Giuseppe un modello per una vita in adorazione e comunione con Gesù uomo[22], un maestro di preghiera[23], esempio di disponibilità
alla volontà di Dio e di cura della famiglia. In comunione con la Chiesa e con
la tradizione dell’Ordine, di cui egli è Padre e Signore, il secolare trova in
San Giuseppe un protettore incomparabile a cui affidare le speranze, le fatiche
e i lavori di ogni giorno[24].
…………………………………………..
58
– j) le pratiche di mortificazione e le espressioni di devozione a Maria
Santissima, a San Giuseppe e ai Santi dell’Ordine.
[1] Concilio Vaticano II, Lumen Gentium, n. 4;
cf. Giovanni Paolo II, Christefidelis
Laici, 19.
[3] Pontificio Consiglio della giustizia e della pace, Compendio della dottrina sociale della Chiesa, n. 34.
[4] Cf.: Benedetto XVI, Caritas in
veritate n. 54. Cf:. n. 34.
[5] Cf. S. Teresa di Gesù, Vita 15,5; 23,4.

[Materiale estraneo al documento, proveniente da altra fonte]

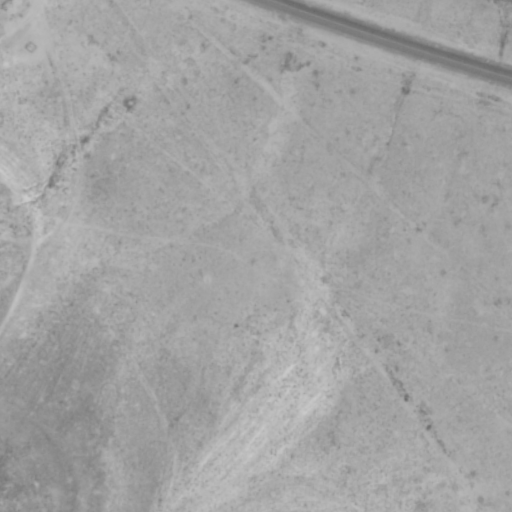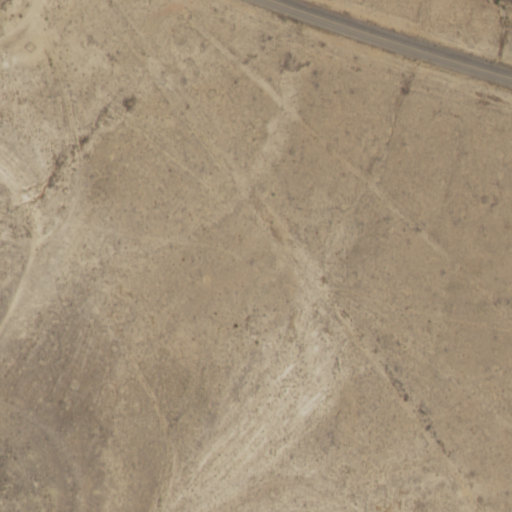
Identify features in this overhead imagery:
road: (397, 39)
road: (47, 58)
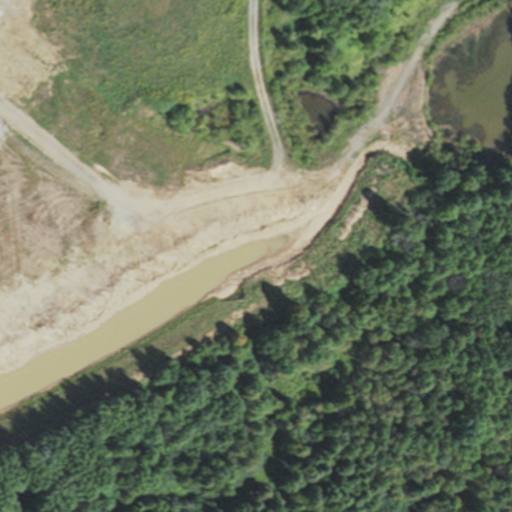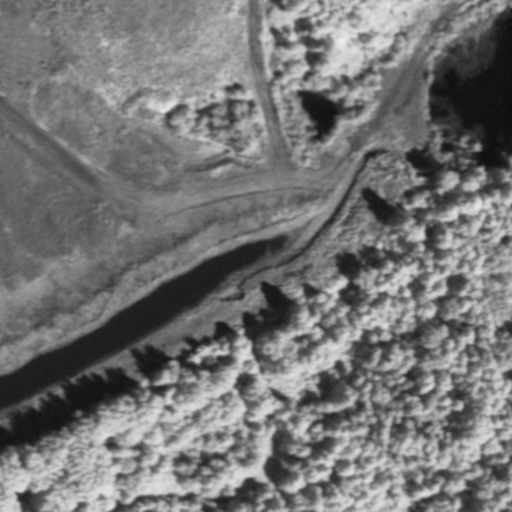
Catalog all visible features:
quarry: (255, 255)
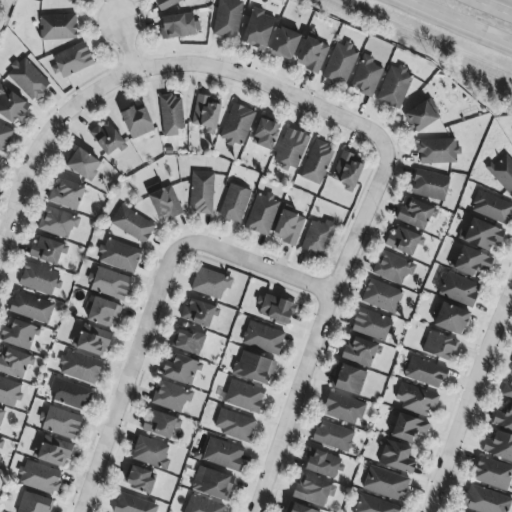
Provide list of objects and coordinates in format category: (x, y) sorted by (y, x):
building: (72, 1)
building: (165, 4)
road: (498, 5)
building: (227, 19)
road: (459, 21)
building: (179, 26)
building: (57, 27)
building: (257, 29)
building: (285, 44)
road: (125, 45)
road: (405, 47)
building: (311, 55)
building: (72, 60)
building: (340, 63)
building: (366, 77)
building: (27, 79)
road: (264, 84)
building: (394, 87)
building: (11, 105)
building: (206, 113)
building: (171, 115)
building: (421, 116)
building: (136, 121)
building: (236, 125)
building: (264, 134)
road: (43, 135)
building: (4, 136)
building: (106, 138)
building: (291, 148)
building: (437, 151)
building: (0, 157)
building: (317, 162)
building: (83, 164)
building: (347, 171)
building: (502, 173)
building: (429, 185)
building: (201, 192)
building: (66, 195)
building: (163, 202)
building: (234, 204)
building: (492, 207)
building: (415, 213)
building: (262, 214)
building: (57, 222)
building: (132, 224)
building: (288, 227)
building: (481, 235)
building: (317, 238)
building: (404, 241)
building: (47, 251)
building: (119, 256)
building: (470, 262)
road: (253, 265)
building: (392, 268)
building: (39, 279)
building: (110, 283)
building: (210, 283)
building: (459, 289)
building: (381, 296)
building: (31, 307)
building: (276, 309)
building: (103, 313)
building: (198, 314)
building: (451, 319)
building: (372, 324)
road: (317, 328)
building: (19, 334)
building: (263, 338)
building: (91, 341)
building: (188, 341)
building: (439, 346)
building: (359, 352)
building: (13, 363)
building: (80, 367)
building: (253, 368)
building: (181, 370)
building: (424, 373)
road: (124, 376)
building: (348, 379)
building: (507, 390)
building: (9, 391)
building: (70, 394)
building: (170, 396)
building: (244, 397)
road: (466, 398)
building: (415, 399)
building: (342, 409)
building: (1, 415)
building: (503, 418)
building: (61, 423)
building: (158, 424)
building: (234, 425)
building: (408, 428)
building: (333, 436)
building: (1, 444)
building: (499, 446)
building: (52, 452)
building: (151, 453)
building: (223, 454)
building: (396, 457)
building: (321, 463)
building: (493, 473)
building: (39, 477)
building: (139, 480)
building: (386, 483)
building: (212, 484)
building: (313, 490)
building: (486, 500)
building: (34, 503)
building: (132, 504)
building: (375, 505)
building: (202, 506)
building: (297, 508)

[7] Cf. S. Teresa di Gesù, Vita
32,11; Camino di perfezione
(Valladolid = CV) 17,7; 1,5; 3,1)
[8] Cf. S. Teresa di Gesù, Camino di
perfezione (V) 4,7; 7,9.
[9] S. Teresa, CV 4,11; 6-7; 5 Mansioni 3,7-12
[10] Cf. S. Teresa, CV 41, 7-8; Vita Consecrata, 42; Novo
millenio ineunte, 43. 90º Capitolo Generale OCD, Per Voi sono nata, Fatima, 2009, n. 30.
[11] Lettera a M. Maria dell’Incarnazione, 6 luglio 1591; cf.: Lettera 30, a una religiosa di Segovia.
[12] Cf. Costituzioni
OCDS, 40.
[13] Cf. Costituzioni
OCDS, 12.
[14] Cf.: S. Teresa, Castello Interiore,
7 Mansioni, 4,14-15.
[15] Giovanni Paolo II, Novo millennio
ineunte, n. 43 (2001).
[16] Cf.: Ratio
Institutionis OCDS, 24-29.
[17] CL 32; Cf. Benedetto XVI, Deus caritas est, 20.
[18] Nel Libro della Vita 7,22 Teresa scrive: “Perché oggi si serve Dio in modo così superficiale che è necessario che
coloro che lo servono si aiutino a vicenda per progredire… è necessario
procurarsi compagnia per difendersi… La carità, inoltre, cresce in virtù di
questa comunicazione, e ci sono ancora innumerevoli beni che non oserei
menzionare, se non avessi una grande esperienza dell’importanza che è in essi”.
[19] Cf.: S. Teresa di Gesù, Vita
16,7
[21] Cf. S. Teresa di Gesù, Vita
6,6-8; 33,12.
[22] Cf.: Giovanni Paolo II, Redemptoris
Custos, 25 (15.08.1989).
[23] Cf.: S. Teresa di Gesù, Vita
6,8.
[24] Giovanni Paolo II, Redemptoris
Custos, 24: “San Giuseppe è la prova che per
essere buoni ed autentici seguaci di Cristo non occorrono «grandi cose», ma si
richiedono solo virtù comuni, umane, semplici, ma vere ed autentiche” (cit. di Paolo VI).